Trauma and sexuality are very old themes that I don’t explore anymore. Over the years, they have been replaced in my practice by failure and fetishism. And these two themes, plus the magic and the uncanny, are fascinating tools for me to dissolve the bonds of conventional logic, letting the narratives that emerge hover in an unresolved state of possibility. So I don’t think they are dark, on opposite they are full of vital possibilities of recreation and hacking perception. It’s about that thrilling moment when your brain’s autopilot fails, and you have to re-learn how to see. I am in general interested in mistakes and slips in the system, in misplaced shadows in otherness, and in the invisible things as they are offering to me the marvel, the expansion of meanings and functions, when the known world stutters and reveals a different set of possibilities. It’s all about the pleasure of thinking and reinventing the ways of thinking, not necessarily knowing. Against a world obsessed with resolution, my work embraces the unresolved, where not-knowing becomes a form of resistance. I think I am less interested in answers than in propelling the viewer into a state of active questioning. Rather, I am asking: Can we train to sit with the unresolved, to perceive agency in the marginal and find kinship in reimagining coexistence?

pencil on Clairefontaine transparent paper 400 g, 50 x 65.5 cm, aluminum frame
How do personal memories and collective histories intertwine in your work?
I draw inspiration from everyday events and distorted memories.
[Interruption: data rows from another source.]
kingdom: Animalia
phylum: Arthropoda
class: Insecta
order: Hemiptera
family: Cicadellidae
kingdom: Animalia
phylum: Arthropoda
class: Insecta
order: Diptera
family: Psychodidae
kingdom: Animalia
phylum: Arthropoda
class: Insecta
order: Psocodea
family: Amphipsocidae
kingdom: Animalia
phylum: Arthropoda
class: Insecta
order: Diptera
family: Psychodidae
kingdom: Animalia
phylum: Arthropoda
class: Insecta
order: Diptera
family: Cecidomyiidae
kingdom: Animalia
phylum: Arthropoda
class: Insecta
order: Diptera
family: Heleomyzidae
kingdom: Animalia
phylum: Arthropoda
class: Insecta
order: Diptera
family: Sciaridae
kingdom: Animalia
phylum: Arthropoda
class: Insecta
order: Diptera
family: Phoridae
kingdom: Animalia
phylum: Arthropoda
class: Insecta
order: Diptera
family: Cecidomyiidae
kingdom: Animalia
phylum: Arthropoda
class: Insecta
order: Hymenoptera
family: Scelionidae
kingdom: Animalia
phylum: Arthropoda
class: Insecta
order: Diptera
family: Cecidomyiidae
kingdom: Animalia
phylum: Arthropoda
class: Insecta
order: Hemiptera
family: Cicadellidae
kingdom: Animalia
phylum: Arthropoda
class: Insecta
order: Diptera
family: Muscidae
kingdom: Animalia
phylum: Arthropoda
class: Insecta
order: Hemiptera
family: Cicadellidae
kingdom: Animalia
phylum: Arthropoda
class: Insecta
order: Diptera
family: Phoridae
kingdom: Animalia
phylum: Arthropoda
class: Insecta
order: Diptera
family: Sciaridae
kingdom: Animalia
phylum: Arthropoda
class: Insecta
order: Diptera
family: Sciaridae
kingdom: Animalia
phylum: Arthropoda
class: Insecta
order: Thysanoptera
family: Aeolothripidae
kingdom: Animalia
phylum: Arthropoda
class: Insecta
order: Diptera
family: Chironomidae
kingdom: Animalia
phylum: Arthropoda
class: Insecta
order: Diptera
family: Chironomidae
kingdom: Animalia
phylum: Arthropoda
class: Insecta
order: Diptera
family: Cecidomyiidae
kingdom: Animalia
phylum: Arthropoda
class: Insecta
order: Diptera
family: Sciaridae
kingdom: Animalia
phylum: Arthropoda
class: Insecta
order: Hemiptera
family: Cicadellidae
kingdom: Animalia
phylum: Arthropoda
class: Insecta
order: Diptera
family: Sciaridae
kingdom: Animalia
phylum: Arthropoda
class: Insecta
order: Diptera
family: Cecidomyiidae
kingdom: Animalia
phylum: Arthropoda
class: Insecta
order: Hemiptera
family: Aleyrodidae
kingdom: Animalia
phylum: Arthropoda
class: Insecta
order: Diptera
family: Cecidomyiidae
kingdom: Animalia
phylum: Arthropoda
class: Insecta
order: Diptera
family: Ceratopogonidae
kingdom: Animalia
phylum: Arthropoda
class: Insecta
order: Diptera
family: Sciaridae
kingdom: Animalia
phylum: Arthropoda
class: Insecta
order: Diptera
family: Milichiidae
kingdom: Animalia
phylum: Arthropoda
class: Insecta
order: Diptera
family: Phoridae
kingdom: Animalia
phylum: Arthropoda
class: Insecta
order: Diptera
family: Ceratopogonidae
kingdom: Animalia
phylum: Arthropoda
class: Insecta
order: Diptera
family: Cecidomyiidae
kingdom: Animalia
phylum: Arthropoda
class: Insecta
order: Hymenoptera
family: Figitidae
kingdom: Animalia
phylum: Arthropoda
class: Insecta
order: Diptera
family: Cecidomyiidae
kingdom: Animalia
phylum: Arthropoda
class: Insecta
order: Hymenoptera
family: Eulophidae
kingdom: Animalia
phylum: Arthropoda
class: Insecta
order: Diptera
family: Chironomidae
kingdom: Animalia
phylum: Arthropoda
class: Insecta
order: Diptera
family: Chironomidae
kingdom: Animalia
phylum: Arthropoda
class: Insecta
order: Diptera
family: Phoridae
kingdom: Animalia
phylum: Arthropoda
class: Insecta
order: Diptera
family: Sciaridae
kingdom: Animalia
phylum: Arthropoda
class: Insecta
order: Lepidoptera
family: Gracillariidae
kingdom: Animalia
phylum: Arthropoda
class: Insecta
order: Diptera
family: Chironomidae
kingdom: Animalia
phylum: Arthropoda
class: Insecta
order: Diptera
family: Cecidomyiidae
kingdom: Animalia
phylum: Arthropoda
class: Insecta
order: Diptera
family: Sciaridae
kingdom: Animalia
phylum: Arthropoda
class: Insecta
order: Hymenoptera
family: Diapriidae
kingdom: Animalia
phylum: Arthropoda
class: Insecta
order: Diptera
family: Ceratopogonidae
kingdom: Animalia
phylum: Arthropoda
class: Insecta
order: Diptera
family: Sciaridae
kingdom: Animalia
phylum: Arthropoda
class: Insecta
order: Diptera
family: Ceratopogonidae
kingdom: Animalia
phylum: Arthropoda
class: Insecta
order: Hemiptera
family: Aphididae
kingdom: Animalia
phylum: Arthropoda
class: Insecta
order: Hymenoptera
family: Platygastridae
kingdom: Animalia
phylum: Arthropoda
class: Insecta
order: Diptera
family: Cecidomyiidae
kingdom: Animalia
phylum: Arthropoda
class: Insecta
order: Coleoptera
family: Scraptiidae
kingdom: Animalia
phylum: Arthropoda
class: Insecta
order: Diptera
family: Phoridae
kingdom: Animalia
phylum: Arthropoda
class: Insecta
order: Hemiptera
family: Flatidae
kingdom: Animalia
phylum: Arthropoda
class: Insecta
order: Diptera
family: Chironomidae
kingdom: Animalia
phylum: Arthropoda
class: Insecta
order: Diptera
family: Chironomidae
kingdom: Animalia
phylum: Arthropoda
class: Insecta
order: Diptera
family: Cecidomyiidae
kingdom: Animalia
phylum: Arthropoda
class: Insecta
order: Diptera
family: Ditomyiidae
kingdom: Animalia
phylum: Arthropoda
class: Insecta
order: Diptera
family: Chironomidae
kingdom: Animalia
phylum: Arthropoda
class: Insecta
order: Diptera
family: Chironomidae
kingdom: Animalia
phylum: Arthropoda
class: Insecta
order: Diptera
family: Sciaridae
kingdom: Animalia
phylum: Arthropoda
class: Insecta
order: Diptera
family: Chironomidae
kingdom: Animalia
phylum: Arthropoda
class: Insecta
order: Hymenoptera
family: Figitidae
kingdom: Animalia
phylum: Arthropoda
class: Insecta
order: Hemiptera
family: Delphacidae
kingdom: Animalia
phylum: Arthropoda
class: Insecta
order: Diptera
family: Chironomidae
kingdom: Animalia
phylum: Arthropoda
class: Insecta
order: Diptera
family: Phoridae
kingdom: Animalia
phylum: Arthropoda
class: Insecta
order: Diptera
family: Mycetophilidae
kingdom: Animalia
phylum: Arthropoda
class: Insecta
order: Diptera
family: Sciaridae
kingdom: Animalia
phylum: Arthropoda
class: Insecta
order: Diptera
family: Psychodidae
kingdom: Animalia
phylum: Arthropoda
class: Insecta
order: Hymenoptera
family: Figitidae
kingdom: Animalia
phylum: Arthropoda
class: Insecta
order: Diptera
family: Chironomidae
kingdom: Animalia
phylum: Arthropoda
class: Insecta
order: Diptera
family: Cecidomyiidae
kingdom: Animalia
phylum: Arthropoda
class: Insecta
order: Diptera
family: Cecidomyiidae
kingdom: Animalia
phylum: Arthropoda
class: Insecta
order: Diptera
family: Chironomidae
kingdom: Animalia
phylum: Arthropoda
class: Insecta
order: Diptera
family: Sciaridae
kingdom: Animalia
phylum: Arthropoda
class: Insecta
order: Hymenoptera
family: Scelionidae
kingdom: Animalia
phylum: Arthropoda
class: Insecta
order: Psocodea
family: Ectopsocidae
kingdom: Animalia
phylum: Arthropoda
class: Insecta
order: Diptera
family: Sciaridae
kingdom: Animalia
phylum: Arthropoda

But instead of illustrating them, I try to experiment with the possible translation of these specific phenomena/occurrences into a work of art. I always start projects with the title and concentrate on collecting adjectives, associations, fragments, scenes, everything that creates a poetic scape. I repeatedly return to changing motifs that question language and meaning. Investigating the pleasure of the possibility of the impossible, through repetition and variation, I create a shifting narrative space. I try to dissolve the rigid connections between word and image by allowing for ambiguity and transformation, to create a form that I can then fill with other layers of meaning, turning it into a vehicle of the unexpected.

earth, biodegradable polyester

pencil on paper, 47 x 37 cm
What role do emotionally or spiritually charged motives and materials play in your works?
I am not sure if I use spiritually charged motives or materials, but I am sure I am fully spiritually charged. As for emotions, I think I like to leave the viewer puzzled and smiling. Like when you read a good poem.